A Poem for My Grandma

Hello, friends. I’ve neglected my blog terribly because I’ve been taking care of something–someone–else. I’ve neglected my writing as well… but I’ve gotten a lot better on the guitar, and my singing voice is back in form. (Did you know I was a singer? I majored in voice at UT Austin before the page called me away.)

I sang my grandma out on Wednesday night. The week before, I brought her balloons and blueberry muffins and flowers for her 98th birthday. We laughed and talked about the kids for hours, even though she wasn’t feeling well.
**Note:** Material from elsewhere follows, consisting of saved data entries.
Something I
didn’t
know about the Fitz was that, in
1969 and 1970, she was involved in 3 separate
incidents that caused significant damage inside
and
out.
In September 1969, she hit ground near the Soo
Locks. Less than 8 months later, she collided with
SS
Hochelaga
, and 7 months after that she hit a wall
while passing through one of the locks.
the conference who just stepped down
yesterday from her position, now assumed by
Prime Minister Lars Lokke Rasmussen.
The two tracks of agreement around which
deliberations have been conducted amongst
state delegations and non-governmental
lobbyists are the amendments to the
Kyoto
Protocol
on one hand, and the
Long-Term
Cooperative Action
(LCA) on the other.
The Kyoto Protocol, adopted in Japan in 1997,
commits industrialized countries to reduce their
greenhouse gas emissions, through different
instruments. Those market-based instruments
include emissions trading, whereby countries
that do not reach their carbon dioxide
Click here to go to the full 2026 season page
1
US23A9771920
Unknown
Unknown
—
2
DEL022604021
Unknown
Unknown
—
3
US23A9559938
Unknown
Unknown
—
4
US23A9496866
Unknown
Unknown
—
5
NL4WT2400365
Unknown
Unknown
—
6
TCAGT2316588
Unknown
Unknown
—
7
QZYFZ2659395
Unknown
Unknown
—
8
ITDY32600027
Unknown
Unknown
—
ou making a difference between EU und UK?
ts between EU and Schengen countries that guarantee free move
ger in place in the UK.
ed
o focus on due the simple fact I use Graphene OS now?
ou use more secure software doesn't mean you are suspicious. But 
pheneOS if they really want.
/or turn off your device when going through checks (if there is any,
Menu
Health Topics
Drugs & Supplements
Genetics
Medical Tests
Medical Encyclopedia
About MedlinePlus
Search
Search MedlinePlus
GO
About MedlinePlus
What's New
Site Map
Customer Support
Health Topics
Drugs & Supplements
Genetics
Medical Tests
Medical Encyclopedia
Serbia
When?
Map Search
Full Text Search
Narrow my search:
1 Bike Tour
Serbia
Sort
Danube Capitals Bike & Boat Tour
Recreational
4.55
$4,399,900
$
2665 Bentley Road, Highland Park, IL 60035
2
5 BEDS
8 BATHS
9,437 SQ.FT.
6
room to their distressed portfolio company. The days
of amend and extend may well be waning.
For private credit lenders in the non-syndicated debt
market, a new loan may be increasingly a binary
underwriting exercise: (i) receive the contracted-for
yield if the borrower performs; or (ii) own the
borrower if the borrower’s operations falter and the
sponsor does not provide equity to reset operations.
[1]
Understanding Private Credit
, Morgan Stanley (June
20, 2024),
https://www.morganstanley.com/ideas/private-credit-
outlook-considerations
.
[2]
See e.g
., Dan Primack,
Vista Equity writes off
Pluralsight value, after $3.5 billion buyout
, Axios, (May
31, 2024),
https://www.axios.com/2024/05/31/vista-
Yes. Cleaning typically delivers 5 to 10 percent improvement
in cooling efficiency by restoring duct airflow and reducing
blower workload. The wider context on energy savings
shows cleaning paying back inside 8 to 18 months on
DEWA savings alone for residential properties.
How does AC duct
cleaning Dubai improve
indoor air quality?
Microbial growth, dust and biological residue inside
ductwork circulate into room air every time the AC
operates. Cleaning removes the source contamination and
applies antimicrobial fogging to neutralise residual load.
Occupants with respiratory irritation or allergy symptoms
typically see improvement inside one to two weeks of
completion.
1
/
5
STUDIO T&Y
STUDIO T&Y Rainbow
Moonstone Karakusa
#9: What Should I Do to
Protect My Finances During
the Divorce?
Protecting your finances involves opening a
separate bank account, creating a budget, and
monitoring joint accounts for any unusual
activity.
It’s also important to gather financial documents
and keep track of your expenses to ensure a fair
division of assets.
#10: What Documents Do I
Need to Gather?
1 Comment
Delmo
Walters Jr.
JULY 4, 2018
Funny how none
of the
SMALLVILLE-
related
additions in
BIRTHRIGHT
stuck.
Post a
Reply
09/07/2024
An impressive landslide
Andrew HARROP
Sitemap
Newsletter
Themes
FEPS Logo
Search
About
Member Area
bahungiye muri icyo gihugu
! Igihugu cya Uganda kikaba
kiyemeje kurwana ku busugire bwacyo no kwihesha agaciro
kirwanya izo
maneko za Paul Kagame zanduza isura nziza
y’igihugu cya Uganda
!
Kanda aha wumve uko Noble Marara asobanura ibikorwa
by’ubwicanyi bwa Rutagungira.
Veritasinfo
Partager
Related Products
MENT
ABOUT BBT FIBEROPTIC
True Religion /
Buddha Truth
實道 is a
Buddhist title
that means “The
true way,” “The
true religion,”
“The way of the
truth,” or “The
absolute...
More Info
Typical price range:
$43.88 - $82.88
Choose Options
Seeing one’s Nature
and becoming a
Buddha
One week later, she was gone.

Grandma was my biggest fan, my confidant, and more like a twin to me than a grandmother. She loved me completely, and I loved her back the same way. I’m so glad I took the time this year to care for her.

What a gift.


When I knew she was passing soon, I realized I would be asked to write her obituary, Instead, I wrote this poem.

My grandma was
watermelon and
one more chocolate
a favorite hymn
a salty mouth
a sweet little voice
and a fierce love that
went around and around
her kitchen with
broken toes and a strong back
for thirteen years.
She was
a hug a yardstick
a whole jar of divinity
underwear in the back bedroom
Spaghettios in the pantry
cookies and grits
vegetable soup and
bran muffins
interesting cakes
laundry on the line
feeding the old people
a radio left on
and more. She was
a drive in the
violets and birdsong
red lipstick
black hair
Solo Serve shoes
a packed lunch at the movies
in a Jeep Collins bag
mischief in a laugh
and horseshit little Eva.
Grandma was
everyone’s favorite
25 more kisses
than anyone else.
January 24, 1920

Posted in Family News, People I Love on 02/03/2018 01:50 am



    I enjoyed meeting you recently at Bookfest by the Bay. I had the opportunity to hear more than one of the authors panels that you participated in. I look forward to discovering your books.
    Being a grandmother myself I found your poem very dear. If grief is the price we pay for love then memories are the salve that soothes the wounds created by grief. Your poem is filled with so many wonderful memories of a love well spent. Please accept my condolences on the passing of your grandmother. I appreciate that the poem written for her brought many wonderful memories of the ladies who made my childhood special.


    • Nikki Loftin

      Thank you so much, Sandra. I loved the Bookfest, and meeting so many readers of all ages. I hope you have a wonderful, book-filled spring!